_HOW TO COMPLETE THIS TASK_:
Could the whole of the data below be written out verbatim?

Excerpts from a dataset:
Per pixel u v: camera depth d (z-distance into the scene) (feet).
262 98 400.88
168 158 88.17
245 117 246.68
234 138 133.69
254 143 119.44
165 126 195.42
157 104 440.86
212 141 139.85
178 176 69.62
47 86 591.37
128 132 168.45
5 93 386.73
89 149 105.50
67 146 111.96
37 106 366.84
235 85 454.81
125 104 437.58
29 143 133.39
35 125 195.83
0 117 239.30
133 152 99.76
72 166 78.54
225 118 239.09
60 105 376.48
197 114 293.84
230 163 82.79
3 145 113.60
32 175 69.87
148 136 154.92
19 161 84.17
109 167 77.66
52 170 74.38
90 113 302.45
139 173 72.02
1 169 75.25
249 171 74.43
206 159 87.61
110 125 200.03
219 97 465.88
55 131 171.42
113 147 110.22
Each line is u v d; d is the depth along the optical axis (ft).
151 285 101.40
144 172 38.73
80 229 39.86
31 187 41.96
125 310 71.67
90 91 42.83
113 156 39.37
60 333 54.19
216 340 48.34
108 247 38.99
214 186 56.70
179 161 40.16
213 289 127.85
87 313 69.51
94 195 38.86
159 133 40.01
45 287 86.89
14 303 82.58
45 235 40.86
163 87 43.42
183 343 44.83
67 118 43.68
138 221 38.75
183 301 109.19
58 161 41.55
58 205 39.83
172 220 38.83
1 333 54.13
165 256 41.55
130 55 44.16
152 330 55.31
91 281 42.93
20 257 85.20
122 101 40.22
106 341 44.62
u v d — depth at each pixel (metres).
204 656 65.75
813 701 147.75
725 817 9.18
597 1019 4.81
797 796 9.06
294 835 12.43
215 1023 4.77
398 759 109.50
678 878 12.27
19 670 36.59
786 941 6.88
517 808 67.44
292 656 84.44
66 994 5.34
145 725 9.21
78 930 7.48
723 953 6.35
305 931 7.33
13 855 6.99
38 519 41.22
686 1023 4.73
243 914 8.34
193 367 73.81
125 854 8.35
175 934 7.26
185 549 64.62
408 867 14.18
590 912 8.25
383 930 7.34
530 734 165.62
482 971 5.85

_RESULT OF THE TASK_:
Per pixel u v: camera depth d (z-distance into the scene) (feet).
262 98 400.88
168 158 88.17
245 117 246.68
234 138 133.69
254 143 119.44
165 126 195.42
157 104 440.86
212 141 139.85
178 176 69.62
47 86 591.37
128 132 168.45
5 93 386.73
89 149 105.50
67 146 111.96
37 106 366.84
235 85 454.81
125 104 437.58
29 143 133.39
35 125 195.83
0 117 239.30
133 152 99.76
72 166 78.54
225 118 239.09
60 105 376.48
197 114 293.84
230 163 82.79
3 145 113.60
32 175 69.87
148 136 154.92
19 161 84.17
109 167 77.66
52 170 74.38
90 113 302.45
139 173 72.02
1 169 75.25
249 171 74.43
206 159 87.61
110 125 200.03
219 97 465.88
55 131 171.42
113 147 110.22
Each line is u v d; d is the depth along the optical axis (ft).
151 285 101.40
144 172 38.73
80 229 39.86
31 187 41.96
125 310 71.67
90 91 42.83
113 156 39.37
60 333 54.19
216 340 48.34
108 247 38.99
214 186 56.70
179 161 40.16
213 289 127.85
87 313 69.51
94 195 38.86
159 133 40.01
45 287 86.89
14 303 82.58
45 235 40.86
163 87 43.42
183 343 44.83
67 118 43.68
138 221 38.75
183 301 109.19
58 161 41.55
58 205 39.83
172 220 38.83
1 333 54.13
165 256 41.55
130 55 44.16
152 330 55.31
91 281 42.93
20 257 85.20
122 101 40.22
106 341 44.62
u v d — depth at each pixel (metres).
204 656 65.75
813 701 147.75
725 817 9.18
597 1019 4.81
797 796 9.06
294 835 12.43
215 1023 4.77
398 759 109.50
678 878 12.27
19 670 36.59
786 941 6.88
517 808 67.44
292 656 84.44
66 994 5.34
145 725 9.21
78 930 7.48
723 953 6.35
305 931 7.33
13 855 6.99
38 519 41.22
686 1023 4.73
243 914 8.34
193 367 73.81
125 854 8.35
175 934 7.26
185 549 64.62
408 867 14.18
590 912 8.25
383 930 7.34
530 734 165.62
482 971 5.85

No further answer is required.